Day Trippin' with Mel

 

January 20, 2024

Mel Makaw.

Joshua trees in Ripley Woodlands take on some odd shapes.

Winter has definitely arrived in our Tehachapi Mountains, and in the surrounding valleys. Some people like to use winter as an excuse to stay in and stay warm, others like to get out and be active in the cooler weather.

For those in the latter group, today I'm suggesting a few good places to take a nice easy walk this winter – great places to get out and enjoy nature that won't leave you huffing and puffing, and that are easy to get to.

One of my favorite places is the Arthur B. Ripley Desert Woodlands State Park in the Antelope Valley.

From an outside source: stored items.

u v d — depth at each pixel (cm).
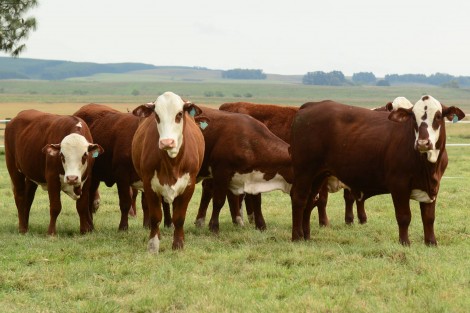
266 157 1218
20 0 3316
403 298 762
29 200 1276
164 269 903
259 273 882
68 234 1224
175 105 986
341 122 1102
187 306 754
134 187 1255
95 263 933
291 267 923
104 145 1279
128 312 738
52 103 13775
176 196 1036
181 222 1049
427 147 971
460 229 1234
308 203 1159
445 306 725
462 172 2212
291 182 1230
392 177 1045
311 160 1123
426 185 1031
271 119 1433
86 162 1168
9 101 14700
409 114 1005
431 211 1065
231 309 736
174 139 971
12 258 977
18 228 1276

The park features a few groomed and designated level walking paths (complete with self-guided trail guides) through an impressive forest of old Joshua trees and scrub brush. There are three picnic tables available, two under cover from the sun, and a porta potty. Be advised that there is no running water in the area and while leashed dogs are welcome in the picnic area, they are not allowed on the trails.

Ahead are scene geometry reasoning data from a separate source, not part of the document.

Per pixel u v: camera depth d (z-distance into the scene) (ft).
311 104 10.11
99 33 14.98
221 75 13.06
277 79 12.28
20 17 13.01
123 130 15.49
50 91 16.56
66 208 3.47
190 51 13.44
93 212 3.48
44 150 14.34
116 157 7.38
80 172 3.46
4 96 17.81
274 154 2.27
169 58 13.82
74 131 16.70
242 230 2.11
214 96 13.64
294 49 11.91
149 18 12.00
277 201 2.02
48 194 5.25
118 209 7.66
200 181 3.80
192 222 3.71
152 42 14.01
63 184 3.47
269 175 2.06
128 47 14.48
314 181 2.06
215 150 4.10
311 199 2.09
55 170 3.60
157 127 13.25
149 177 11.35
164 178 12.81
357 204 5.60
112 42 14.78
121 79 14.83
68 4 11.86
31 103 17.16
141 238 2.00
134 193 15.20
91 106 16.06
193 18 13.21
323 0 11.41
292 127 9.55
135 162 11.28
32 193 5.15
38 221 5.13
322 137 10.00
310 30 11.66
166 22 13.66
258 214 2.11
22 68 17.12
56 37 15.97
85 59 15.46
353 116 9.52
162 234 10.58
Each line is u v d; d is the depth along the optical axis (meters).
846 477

Directions: At this time of year I won't recommend Tehachapi Willow Springs Road, but if you know the area and the weather is all right, you can take that road to get there. Better yet, take highway 58 to Mojave, the 14 freeway south and then exit onto Avenue I. Drive west on Avenue I, which becomes Lancaster Boulevard, past the Poppy Preserve. The park is on the north side of Lancaster Road at about 210 Street West; park off the road by the fence and go through the pedestrian gate on the path that will take you to the woodlands. There is no admission fee.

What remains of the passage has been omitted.